• [WHAT IS REQUIRED] Each line from the one containing "part: (1056, 1635) -> (1245, 1716), moved" through the end of the records below must be repeated exactly, and no other line.

*** Opening TASK INPUTS ***

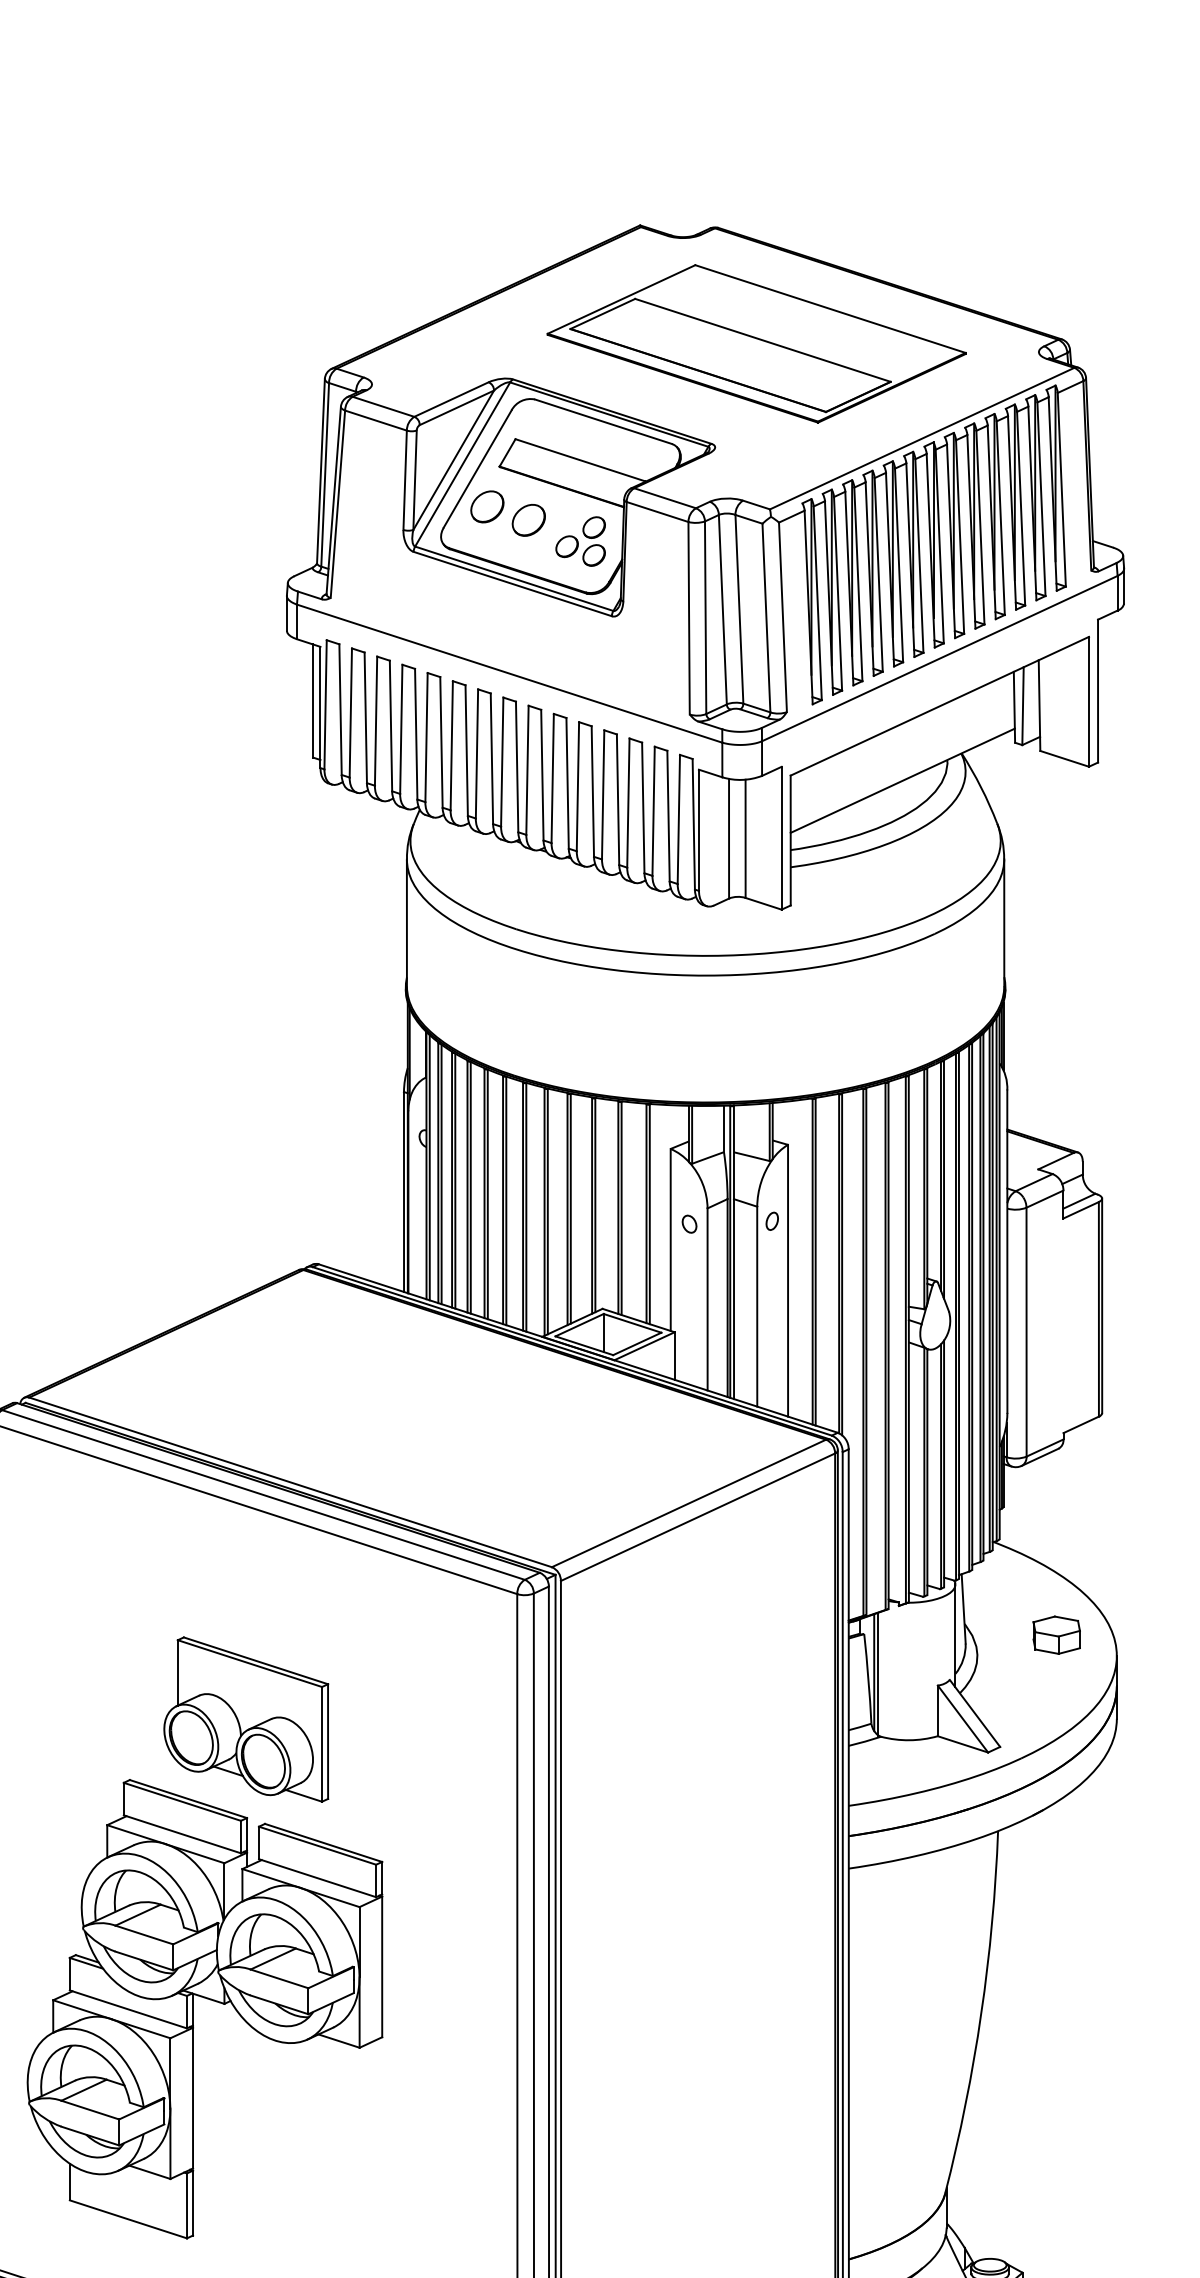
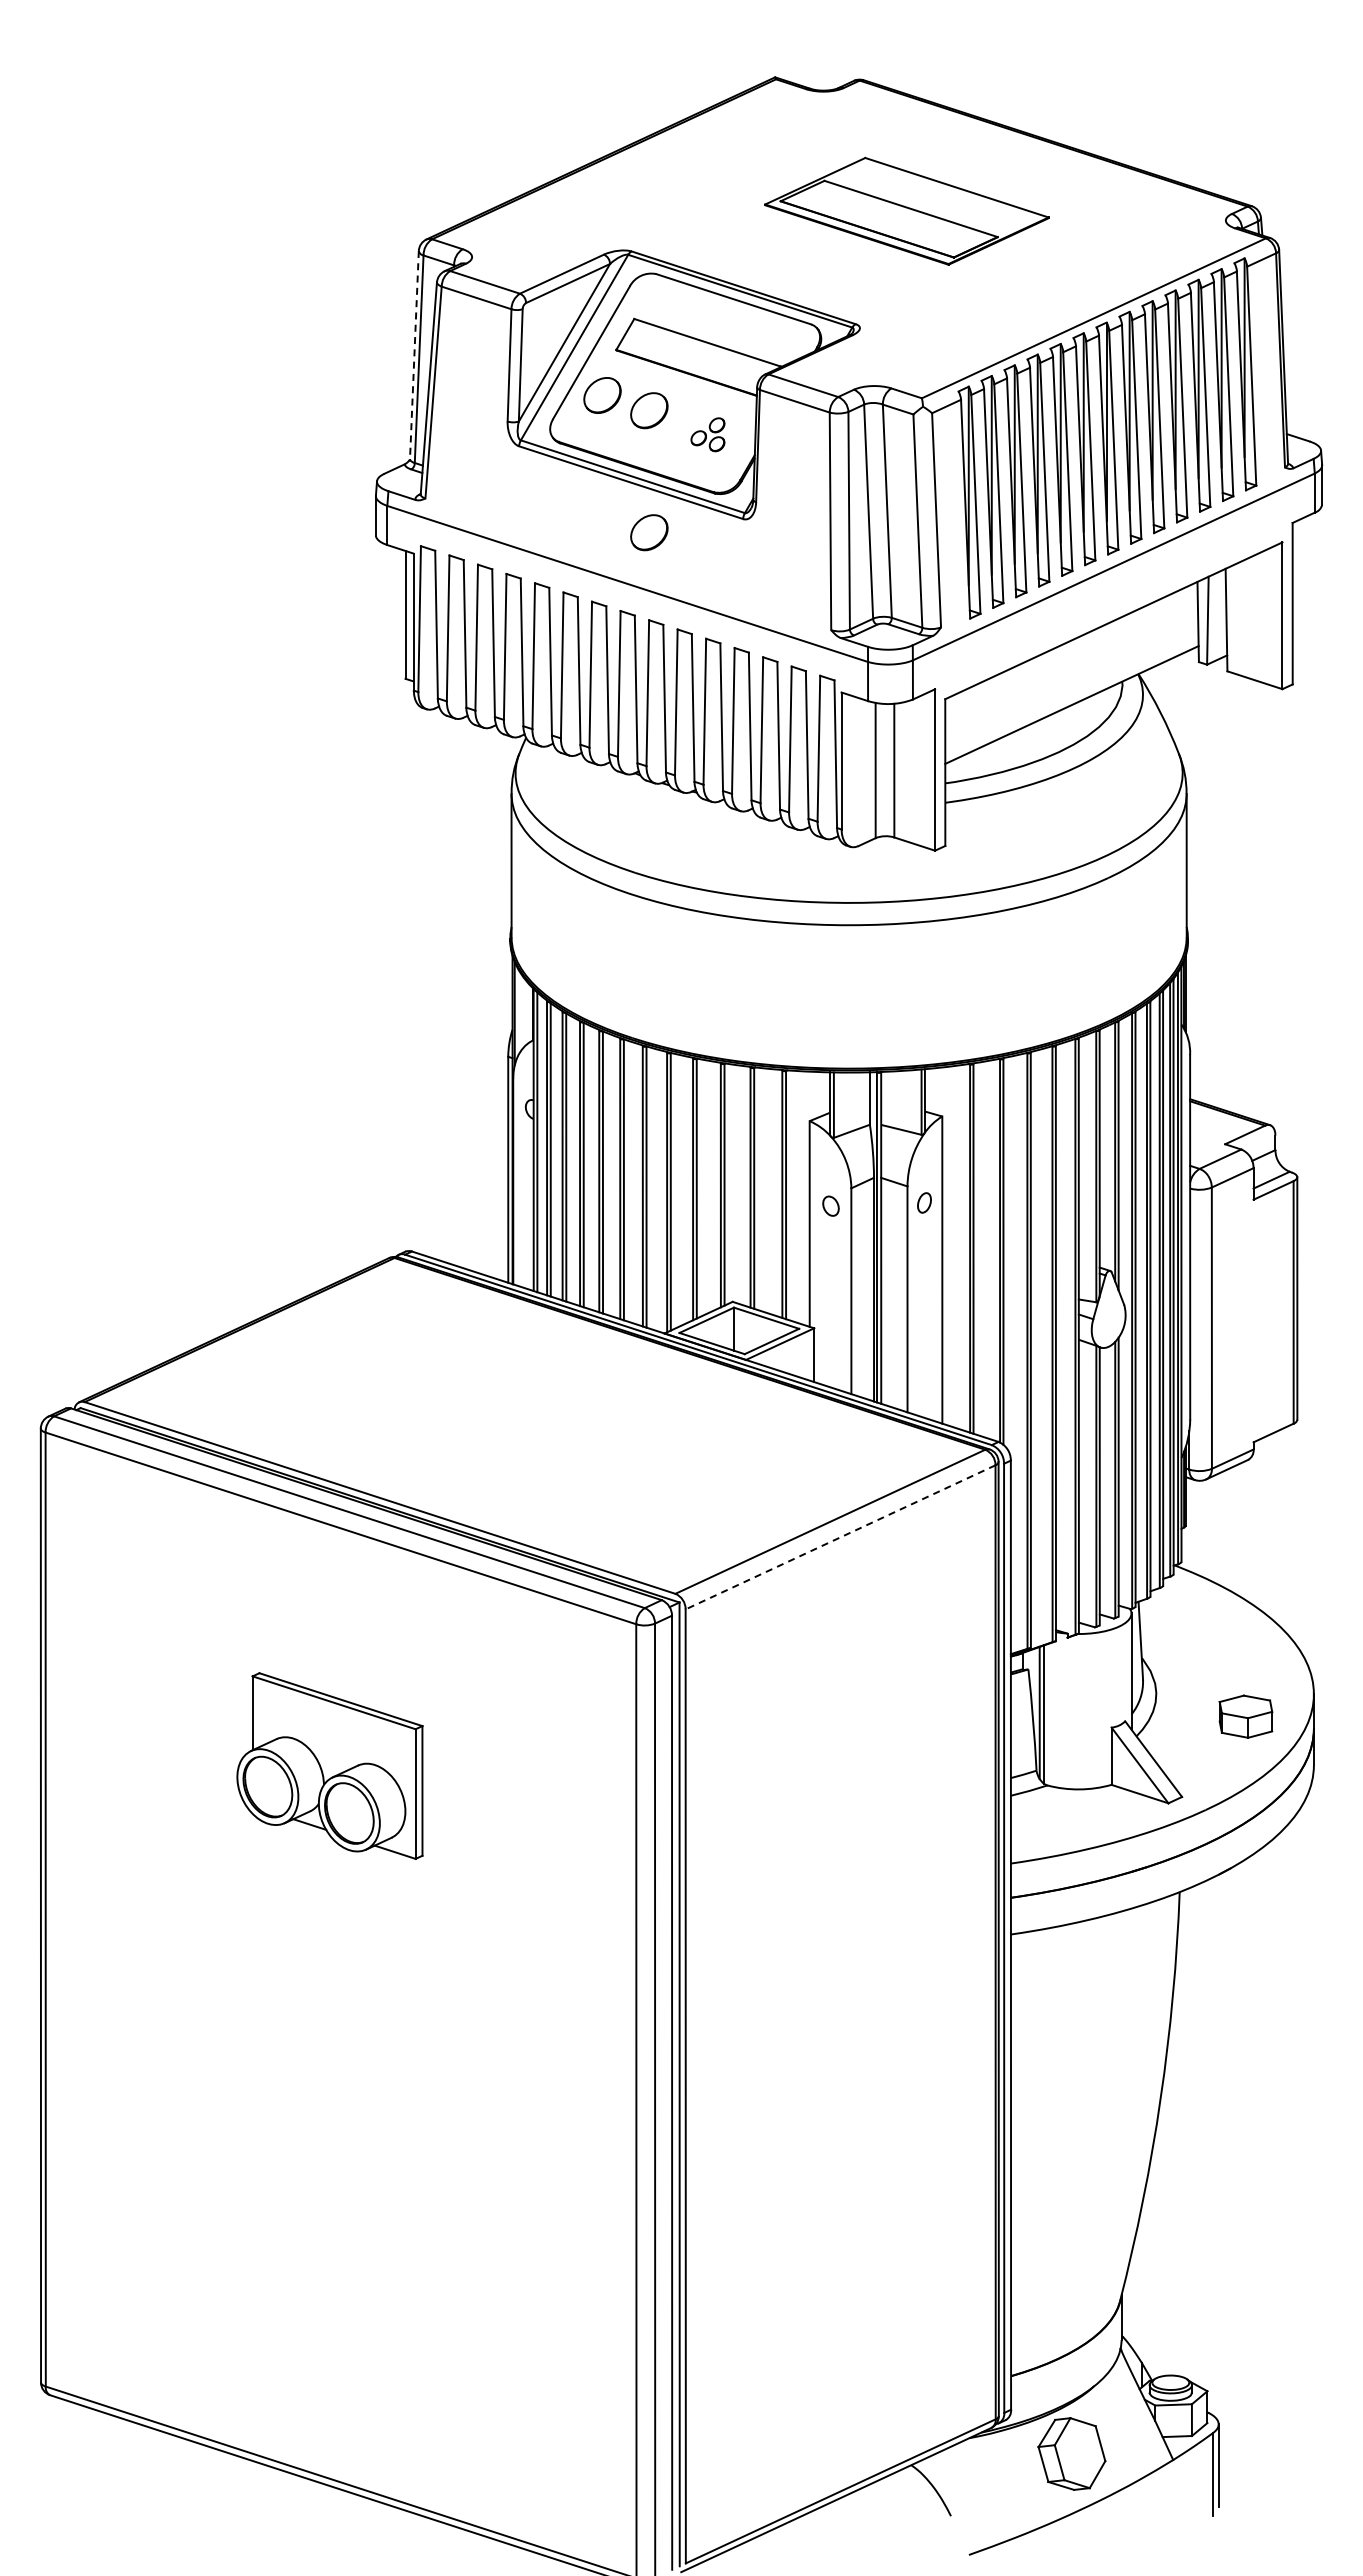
part: (756, 344) -> (906, 211), size x0.6
line: (321, 471) -> (414, 355), solid -> dashed
part: (580, 541) -> (707, 434), size x0.6
part: (528, 628) -> (649, 532), added
line: (697, 1517) -> (840, 1537), solid -> dashed
part: (1056, 1635) -> (1245, 1716), moved
part: (207, 1999) -> (286, 2082), removed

*** Closing TASK INPUTS ***

• [RESPONSE TO THIS TASK]
part: (1056, 1635) -> (1245, 1716), moved
part: (207, 1999) -> (286, 2082), removed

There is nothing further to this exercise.